Is a workaholic simply someone who works a ton of hours? Because to me, there is a difference between:
- someone who can’t leave work at the office because they are…I dunno, OCD or feel guilt or something and can never let go
vs. - people who truly love their jobs and find themselves thinking about it because…well, it’s cool and interesting.
I work pretty normal hours - home for dinner every night (I better be, since I do the cooking ;)) and rarely work weekends, but I am totally absorbed by my job in a good way…
So I would say I am not a workaholic, but love my work.
This is how I generally see work. Work is a way for me to financially enable my goofing off. If I don’t get to goof off, what’s the point?
I absolutely agree. Also, I don’t think 50 hours a week is really that much, most senior management jobs require that amount of level of effort.

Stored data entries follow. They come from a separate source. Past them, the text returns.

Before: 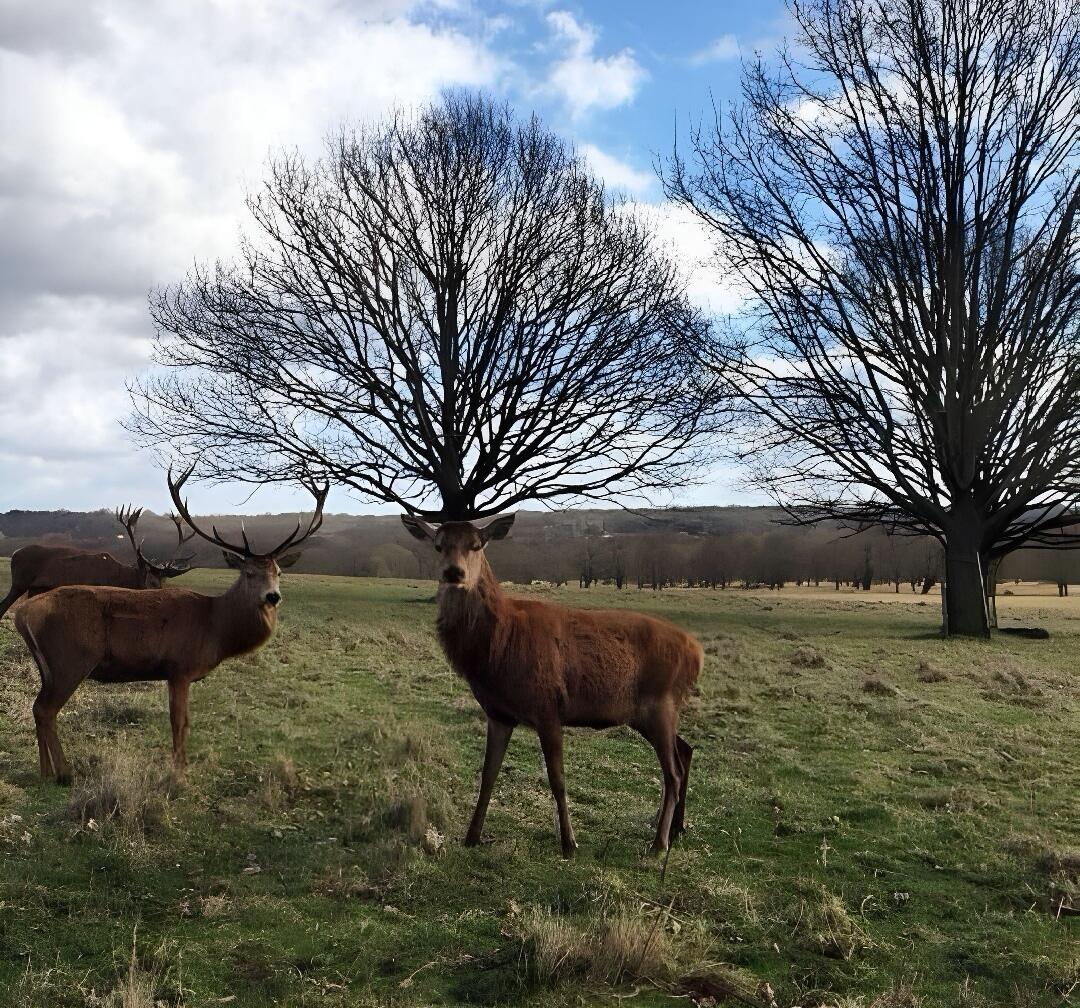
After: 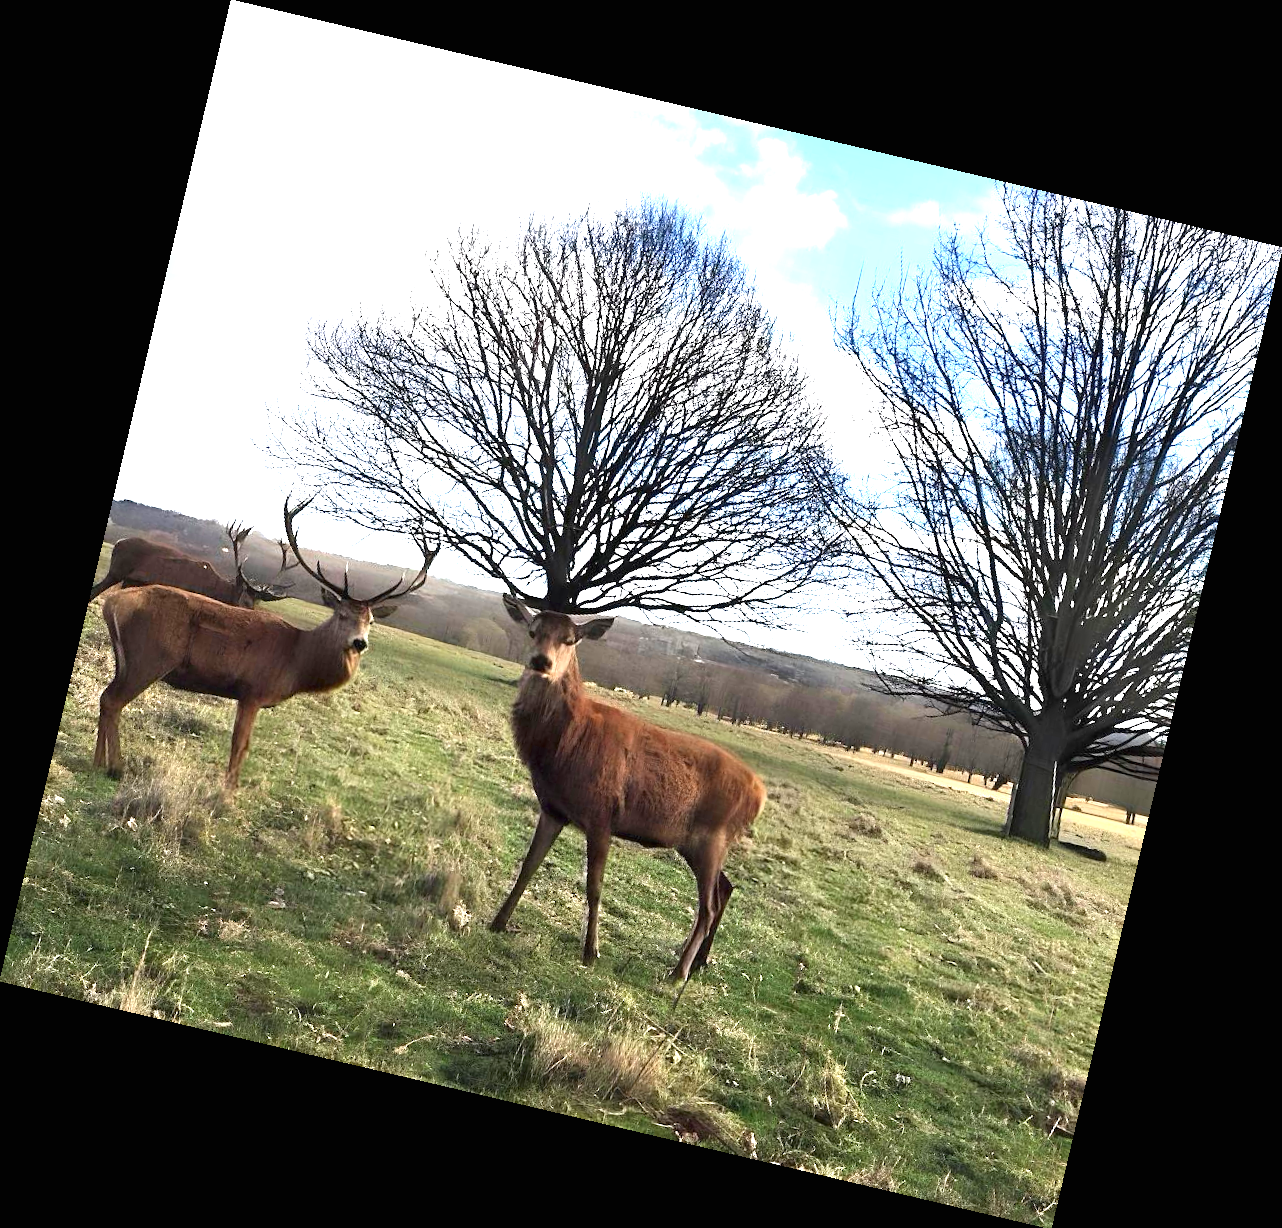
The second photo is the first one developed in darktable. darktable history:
exposure: black level correction 0, exposure 1.625 EV, compensate exposure bias true, compensate highlight preservation false
rotate and perspective: rotation 13.27°, automatic cropping off
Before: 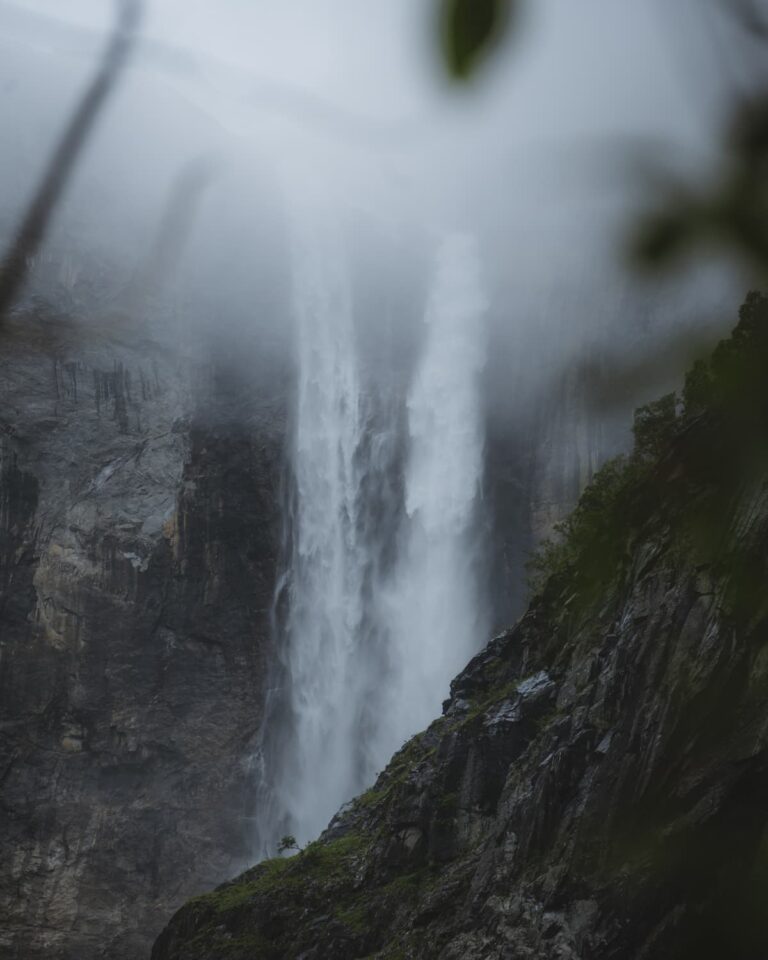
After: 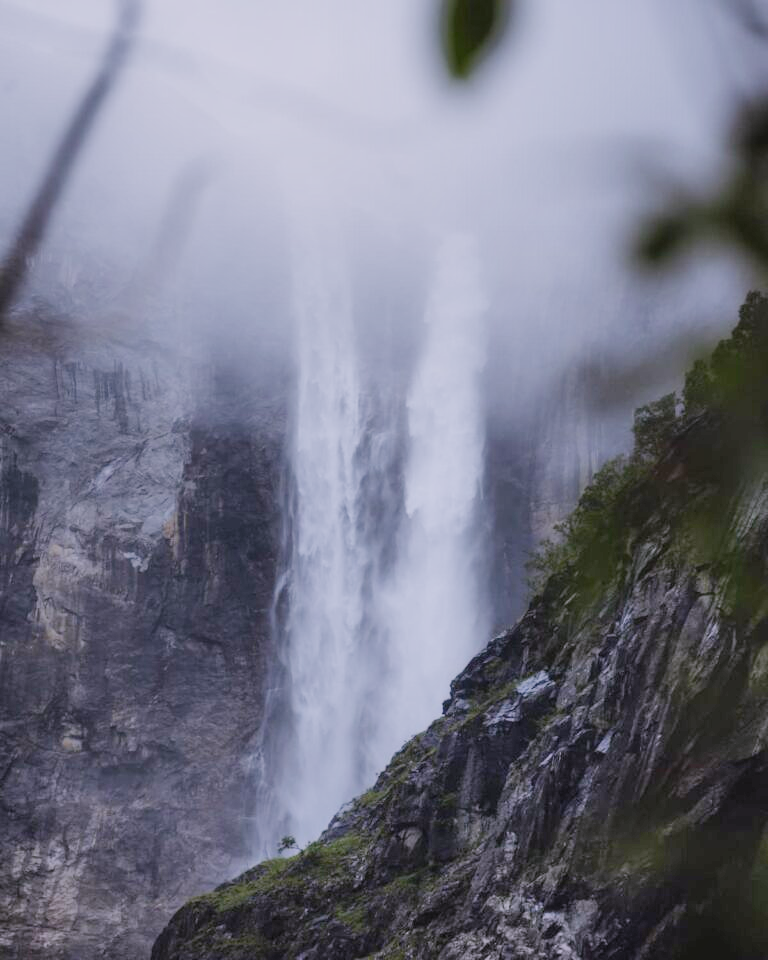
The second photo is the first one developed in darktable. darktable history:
filmic rgb: middle gray luminance 30%, black relative exposure -9 EV, white relative exposure 7 EV, threshold 6 EV, target black luminance 0%, hardness 2.94, latitude 2.04%, contrast 0.963, highlights saturation mix 5%, shadows ↔ highlights balance 12.16%, add noise in highlights 0, preserve chrominance no, color science v3 (2019), use custom middle-gray values true, iterations of high-quality reconstruction 0, contrast in highlights soft, enable highlight reconstruction true
exposure: black level correction 0.001, exposure 1.735 EV, compensate highlight preservation false
shadows and highlights: low approximation 0.01, soften with gaussian
white balance: red 1.042, blue 1.17
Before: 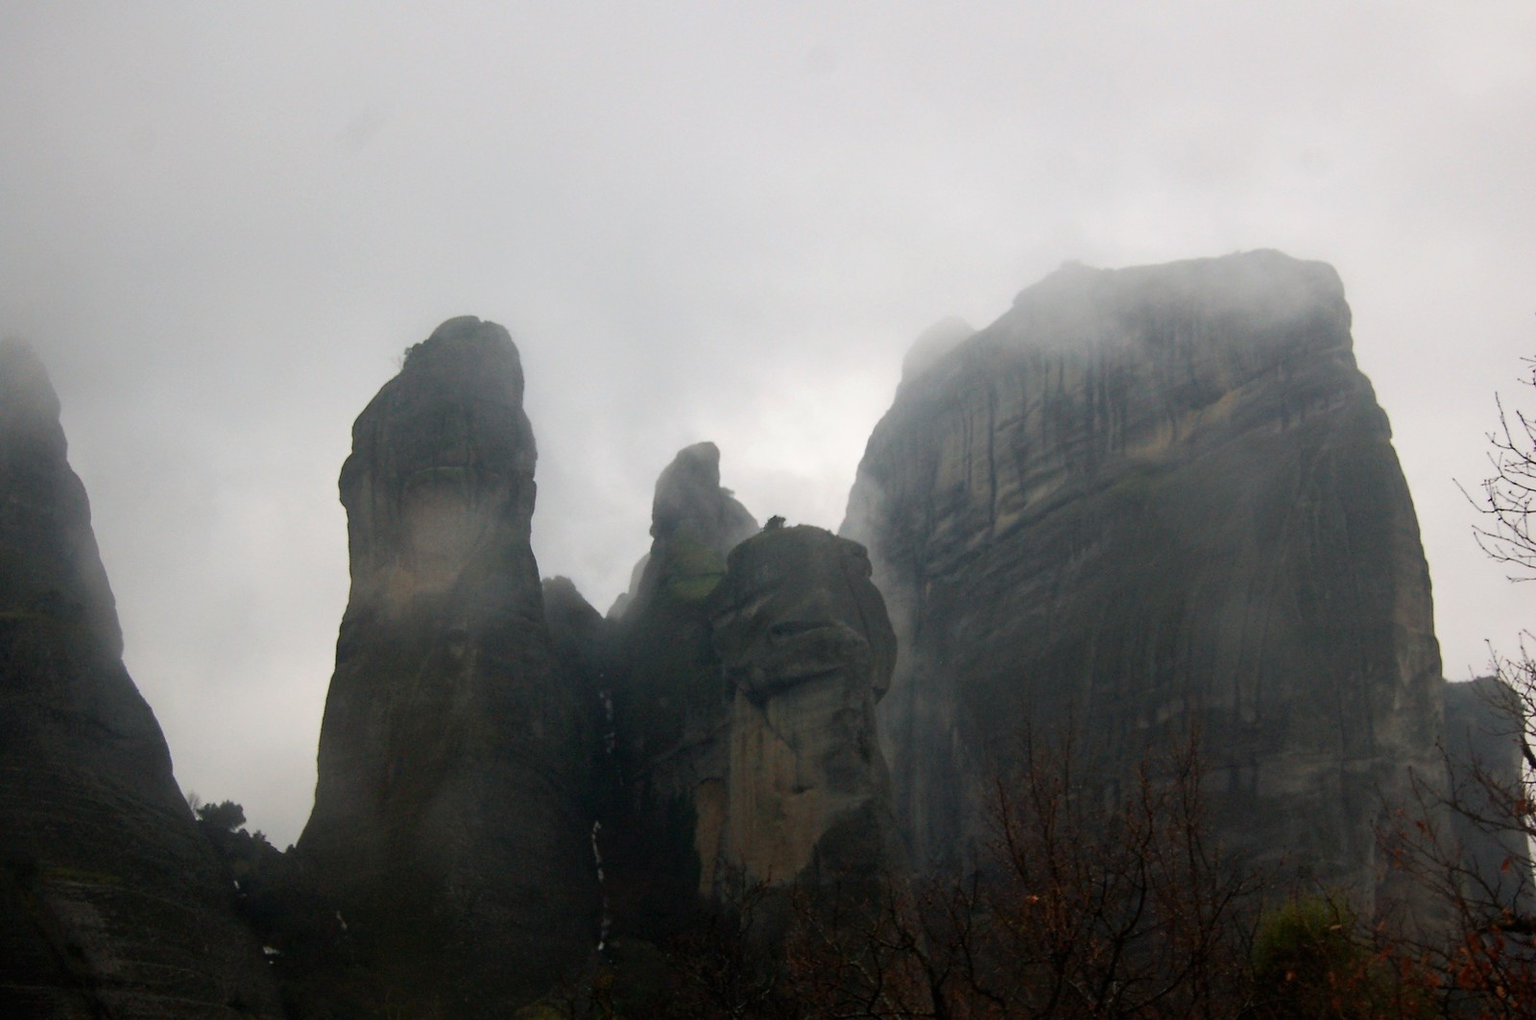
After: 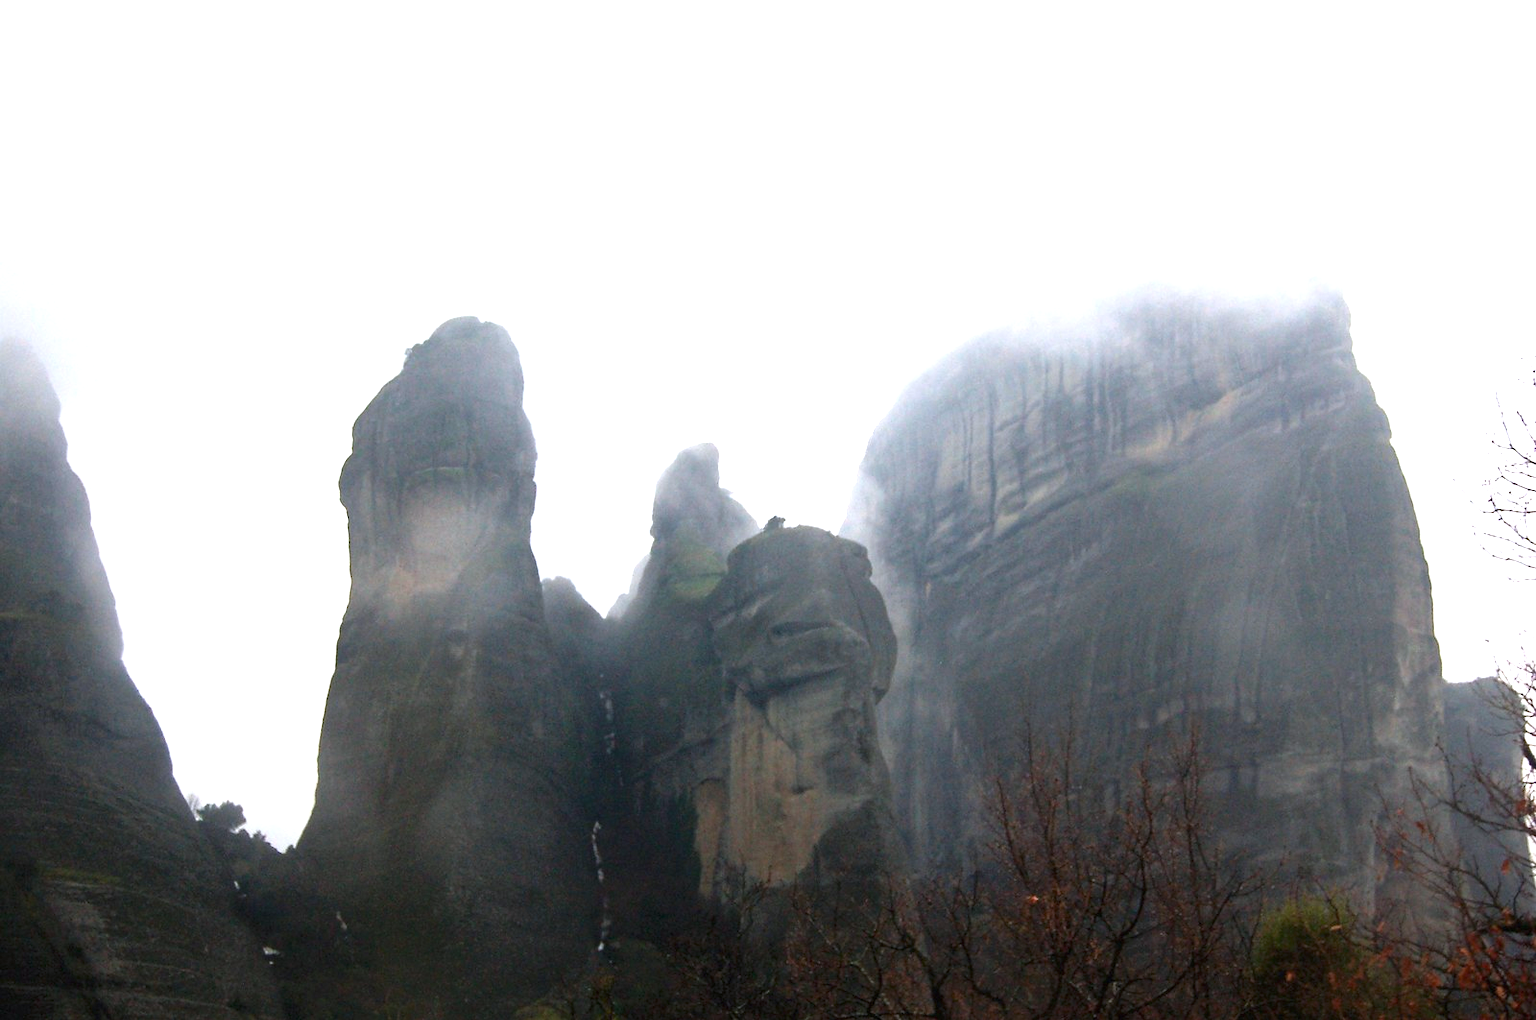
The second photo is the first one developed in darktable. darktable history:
exposure: black level correction 0, exposure 1.45 EV, compensate exposure bias true, compensate highlight preservation false
color calibration: illuminant as shot in camera, x 0.358, y 0.373, temperature 4628.91 K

A factory job. Not great pay. Long hours. Just a guy running a machine.
Change of subject, but, is it me or do men do most of the cooking now-a-days?
I feel like I’m a workaholic…I don’t hate my job though and I do have a social life. I did make a thread though about how my landlord thinks I devote literally my entire life to my job, pretty much only because I don’t talk to her.
See, this is completely the opposite of how I define workaholic. If you dislike your job, but work long hours for other reasons (need money, fear that you won’t be able to find another, desire to please your boss, etc.) you are not a workaholic. If you have the choice to be doing other things, but you choose to work instead, that to me is a workaholic.
“I’d love to go out to dinner with you, but I have to finish this stupid project or my boss will yell at me,” = not a workaholic.
“I’m sorry, I can’t go to dinner with you because I’d much rather spend my time working on this project,” = workaholic.
I work about 9-10 hours a day and often come in on the weekend, but I don’t consider myself a workaholic because I only do this under duress. I would never choose to work on a weekend and I am overjoyed whenever I have the opportunity to leave early or have the weekend free. Maybe my definition is just off.
no
No and no.
In graduate school there were periods when I was working a 110h/week. My boss berated me for taking time off every Sunday: I asked whether he was telling me I could not go to Mass.
He dropped it.
Gotta love knowing how to use local laws to your advantage (it was in the US; “I need to rest too you know” wouldn’t have gotten me anywhere, but the stick of “not allowing free exercise of religious belief” did wonders).
There have been other periods where I worked my butt off, voluntarily, but they were always cases where each additional minute I put in saved other people a lot of work; it had a direct, positive impact on results. Any boss of mine who likes “face time” is seriously disappointed in me, as I’m one of those efficient people who see that something needs doing, does it and goes back to the Dope until clock-out time.
To me the workaholics are the ones who live and breathe their work - but not because of the nature of the work, but because it’s theirs and they can’t let go of it; for example, a photographer who sees something and thinks “uh, I’d love to take a pic of that” or sees someone elses’s pics and analyzes them in a deeper fashion than an untrained onlooker would is not a workaholic: he’s got “a mind that’s been shaped by his job”, translating a Spanish expression (deformación profesional). On the other hand, one who spent every waking minute actively searching for stuff to capture would be a workaholic (“honey, what are you doing?” “do you think an orange filter would work well here?” “a WHAT? We’re fucking! Or rather, we were! Get the fuck out of my house!”).
They’re also the same ones who can’t delegate (because “it’s my responsibility”), shut down the Blackberry or leave when they should (“but what if someone needs help?”).
A workaholic is obsessed by his job and unable to let it go.